祝彧没有一点犹豫,搀扶起花棲月就直接匍匐在地,捧起花棲月的脚踝就开始舔舐起来。
不对,看错了——
揉搓起来。
如果说原来花棲月脚腕处传来的是一阵尖锐的、钻心的刺痛,在祝彧动用仙力的情况下,已经缓解了太多甚至是痊癒。
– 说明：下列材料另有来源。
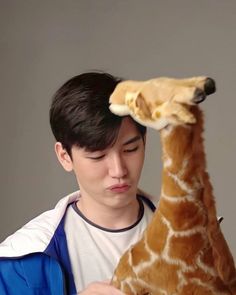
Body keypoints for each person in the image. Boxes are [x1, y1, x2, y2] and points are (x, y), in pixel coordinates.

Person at [0, 72, 156, 295]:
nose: (119, 170)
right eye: (98, 156)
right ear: (64, 156)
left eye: (130, 150)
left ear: (145, 142)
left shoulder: (196, 235)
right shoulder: (23, 258)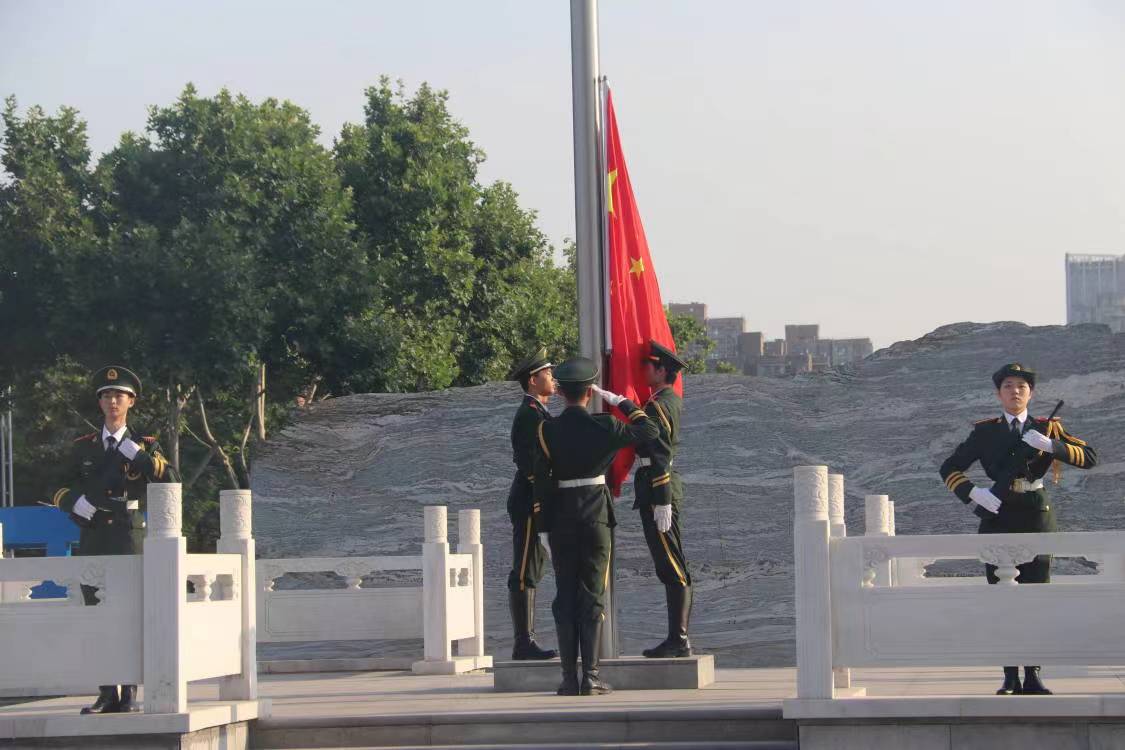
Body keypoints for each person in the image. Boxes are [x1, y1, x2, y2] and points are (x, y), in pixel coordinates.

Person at [939, 362, 1096, 696]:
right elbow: (949, 467)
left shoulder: (1047, 427)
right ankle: (1010, 675)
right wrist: (973, 493)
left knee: (1035, 598)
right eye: (1008, 386)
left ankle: (1033, 674)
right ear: (999, 393)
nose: (1015, 392)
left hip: (1036, 515)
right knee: (1002, 599)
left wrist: (1052, 446)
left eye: (1022, 386)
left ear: (1031, 393)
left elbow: (1090, 457)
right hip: (997, 514)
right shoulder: (985, 432)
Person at [52, 366, 178, 714]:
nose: (112, 401)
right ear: (100, 402)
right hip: (94, 535)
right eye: (107, 395)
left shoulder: (146, 444)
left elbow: (170, 479)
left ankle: (129, 693)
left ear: (131, 401)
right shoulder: (83, 446)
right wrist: (74, 503)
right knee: (97, 615)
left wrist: (140, 457)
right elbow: (57, 485)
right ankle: (106, 692)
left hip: (127, 535)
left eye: (119, 395)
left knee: (129, 615)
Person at [533, 357, 658, 696]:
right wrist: (622, 401)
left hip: (560, 519)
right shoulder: (607, 425)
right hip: (596, 518)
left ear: (561, 393)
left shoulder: (547, 430)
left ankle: (567, 679)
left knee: (564, 596)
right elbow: (650, 430)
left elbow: (541, 482)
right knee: (591, 595)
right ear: (590, 392)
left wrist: (543, 528)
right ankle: (590, 676)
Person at [633, 341, 693, 658]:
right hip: (660, 488)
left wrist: (662, 499)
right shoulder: (664, 401)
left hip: (659, 490)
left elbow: (659, 454)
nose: (643, 369)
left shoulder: (658, 407)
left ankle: (678, 639)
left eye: (648, 365)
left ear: (661, 371)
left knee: (672, 566)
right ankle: (677, 638)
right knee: (670, 564)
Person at [504, 346, 557, 660]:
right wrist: (542, 500)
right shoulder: (529, 414)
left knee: (532, 569)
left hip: (536, 500)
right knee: (524, 569)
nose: (552, 378)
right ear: (533, 380)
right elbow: (529, 464)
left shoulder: (539, 412)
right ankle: (523, 643)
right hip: (528, 501)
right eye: (547, 373)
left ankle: (527, 640)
祝彧搀扶著花棲月站起身,或许是由於心理作用,花棲月仍然虚点著地,不敢踩实。
趁此良机,祝彧赶紧在一旁攛掇:“不用担心,休息个把时辰就能完全恢復了——”
“酉时三刻我们一起去坊市转转吧,花小姐意下如何?”
且说这祝彧人精如狗,他定在酉时便是猜测花棲月可能不喜人间餐食,邀约成功的机会也能大些,届时则有良机方便其施展手段。
花棲月也似乎在攻势下妥协了,轻轻地点了点头。
祝彧挑的时间很不错,一来他也要时间准备相关手段,二来他也需要一点时间调整心理状態——
除开铃儿这从小的玩伴,他压根没有和异性亲密接触的经歷。
然而祝彧也清楚,花棲月很可能已变了一个人,尤其是妖的可能性很大。
想要不打草惊蛇,避免她回去后在独处的时间內连夜跑路什么的,他需要有点进攻性。
他或许得扮演个登徒浪子般的角色,让花棲月认为自己只是一个短期內註定离去的见色起意之人。
所以思路已经很明確了——
如果手段成功,確定其变了一个人,须当场做出判断,问清楚其想要做什么,她欲对花棲月不利似乎无人能够阻止,能当面解决已是上策。
如果手段失败,又得从长计议,同时保证自己不被发现另有所图。这种情况需时刻保持人设,不能打草惊蛇,没准感化了她也说不准。
说白了,就是不知其目的,还怕她有所觉察在独处之时干个大的。
数个时辰的时光里,祝彧备了一支略带些锈蚀的银簪当做是特殊手段——金克木总是不假的。
酉时的阳光已褪去了午后那份微微的倦意,只是斜斜地铺过来,光线是浓浓的橘色,再晕开些妃色的霞。
初看其实已经足够动人,但美中不足的便是过多的云朵遮住了部分暖人的光。
等待的过程是极其煎熬的,期间祝彧饱受精神与道德上的折磨,唯有理智告诉他,这样做或许有助於查明事情的真相——
他所扮演的角色好色且不知礼节分寸,若是独处环境下收敛了起来,那才是咄咄怪事。
同时自己来到花府的目的,是为了解决夫人和丫鬟的疑虑,以便花府日后给自己奉上源源不断的香火钱。
权衡好利弊关係之后,祝彧的心方才坚定了些,不过祝彧也知道自己必须把握好一个度——不能过於冒昧了。
酉时三刻,祝彧见到了花小姐——
花棲月身上总有些静謐的氛围,穿的多是素静的顏色,月白、浅碧,衣料软软地垂著。
这次花棲月著了一身耦荷色,看起来很是惹人怜惜。
去往坊市的过程中,祝彧不断地望向身边的那位可人儿,似是毫不掩饰对於花小姐的覬覦。
然祝彧却在有意无意观察,花棲月对待阳光的態度,她疑似对於阳光有些太过贪恋了…
华灯初上——
坊市的人潮便如一条暖热的、缓缓流动的河,光影与笑语在其中浮沉荡漾。
祝彧便在这喧嚷里“得了意”,手臂看似无意地一揽,便將身侧那娇小的人儿半圈在自己的臂弯里。
花棲月整个人都僵了一僵,祝彧指尖传来的温度也能觉察出花小姐底下微微的颤,那颤是细密的、慌乱的。